Türkiye’nin en önemli tarımsal ihraç ürünlerinden biri olan fıstıkta hasat mevsimi, Şanlıurfa’nın bereketli topraklarında hummalı bir çalışmayla devam ediyor. Baklavadan çikolataya, çerezden yöresel yemeklere kadar geniş bir kullanım alanı olan fıstığın, ağaçtan sofralara uzanan zorlu yolculuğu renkli ve emek dolu görüntüler oluşturuyor.
Sabahın ilk ışıklarıyla birlikte tarlalara koşan üreticiler, ağaçların altına bezler sererek salkım salkım topladıkları fıstıkları çuvallara dolduruyor. Bu meşakkatli çalışma gün boyu sürerken, toplanan fıstıklar daha sonra işlenmek üzere kavlatma tesislerine götürülüyor.

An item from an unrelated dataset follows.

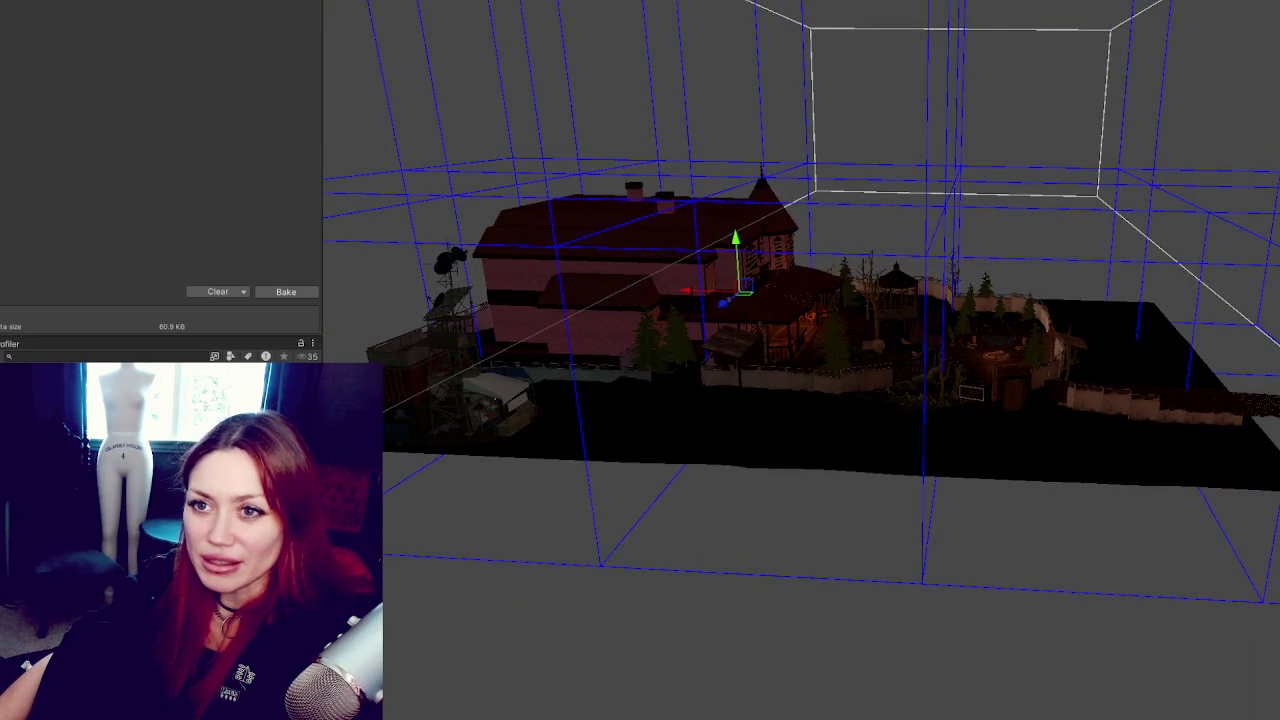
left_click(286, 293)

KAVLATMA TESİSLERİNDE YOĞUN MESAİ
Kentte “yeşil altın” olarak bilinen fıstığın dış kabuğunun soyulması, kavlatma tesislerinde gerçekleştiriliyor. Traktör ve kamyonlarla fabrikalara taşınan ürünler, burada özel makinelerle kabuğundan ayrıştırılıyor. Ardından geniş beton alanlara serilen fıstıklar, güneşte 2-3 gün boyunca kurutuluyor. İşçiler, 40 dereceyi aşan sıcaklık altında tırmıklarla fıstıkları sürekli karıştırarak kuruma sürecini hızlandırmaya çalışıyor.

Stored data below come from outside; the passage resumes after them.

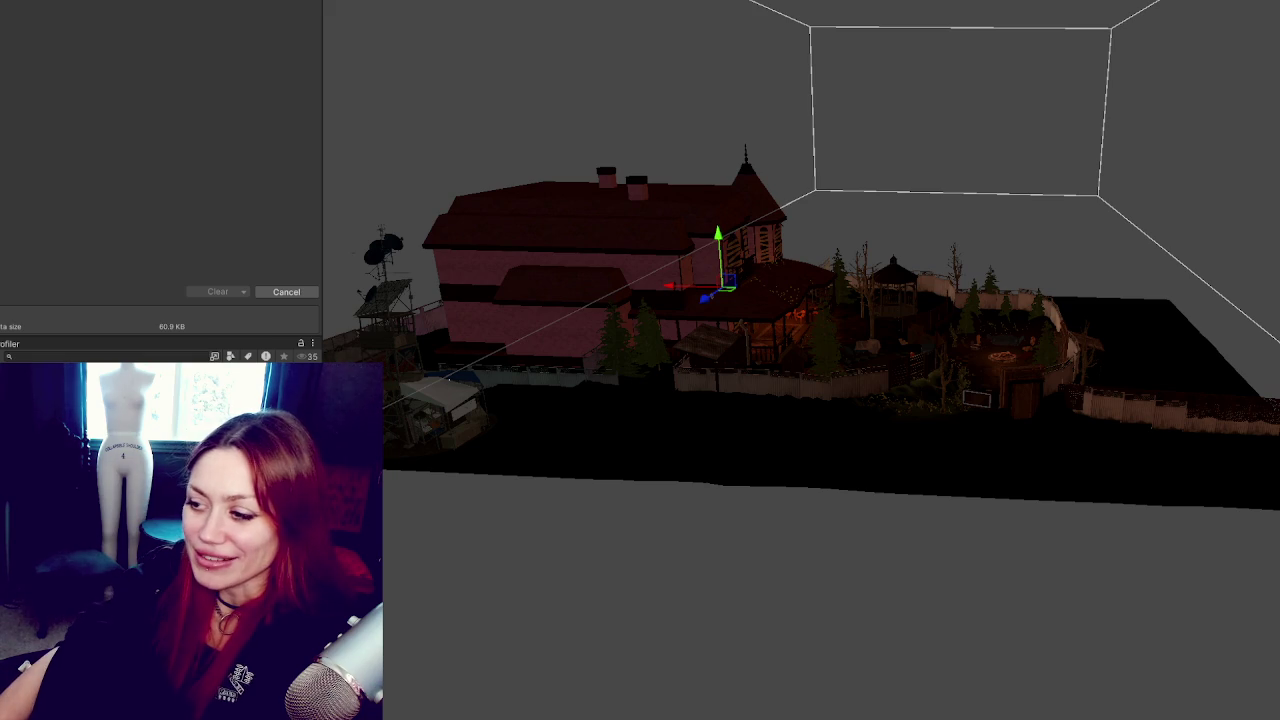
Step: Drag the Background Tasks window down over the Scene view to show the cancelled 35% bake
mouse_move(731, 9)
left_mouse_down()
mouse_move(1117, 83)
mouse_move(1270, 428)
mouse_move(872, 531)
left_mouse_up()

Kavlatma sürecinin ardından, kabuğu soyulmuş ve kurutulmuş fıstıklar tekrar çiftçilere teslim ediliyor. Bu zahmetli süreçten geçen fıstık, sonrasında iç piyasada ya da ihracat yoluyla yurtdışında tüketicilerle buluşuyor. Şanlıurfa’daki işletmelerde aynı zamanda temizleme, kırma ve paketleme işlemleri de gerçekleştirilerek fıstık tüketime hazır hale getiriliyor.

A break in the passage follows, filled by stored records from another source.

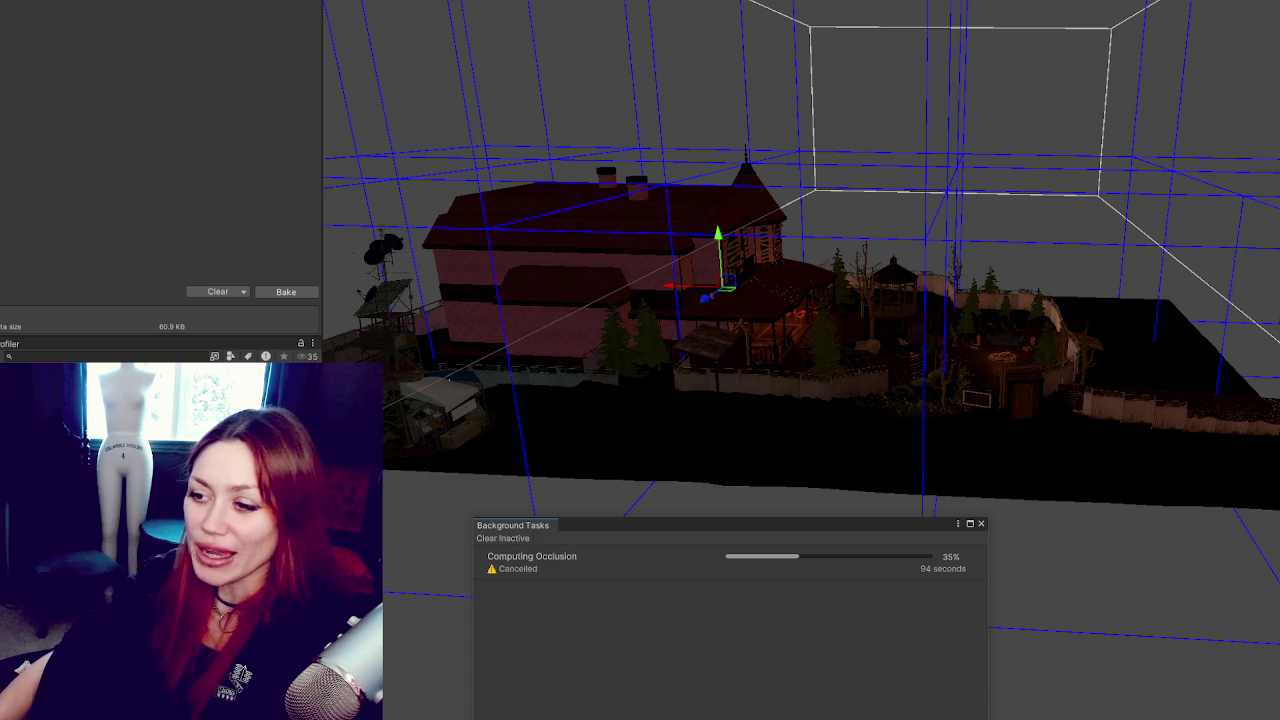
Step: Clear the cancelled Computing Occlusion task, then orbit to view the whole property
left_click(503, 538)
scroll(860, 300, "down", 3)
mouse_move(868, 240)
left_mouse_down()
mouse_move(1066, 234)
mouse_move(474, 274)
mouse_move(76, 175)
mouse_move(1058, 265)
mouse_move(1034, 357)
mouse_move(870, 432)
left_mouse_up()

Binlerce kişinin ekmek kapısı haline gelen fıstık sektörü, Şanlıurfa ekonomisi için büyük bir değer taşıyor. Hasat sürecinin yanında kavlatma tesisleri de sezonun en yoğun dönemini yaşarken, hem üreticiler hem de işçiler, “yeşil altın”ın sofralara ulaşması için alın teri dökmeye devam ediyor.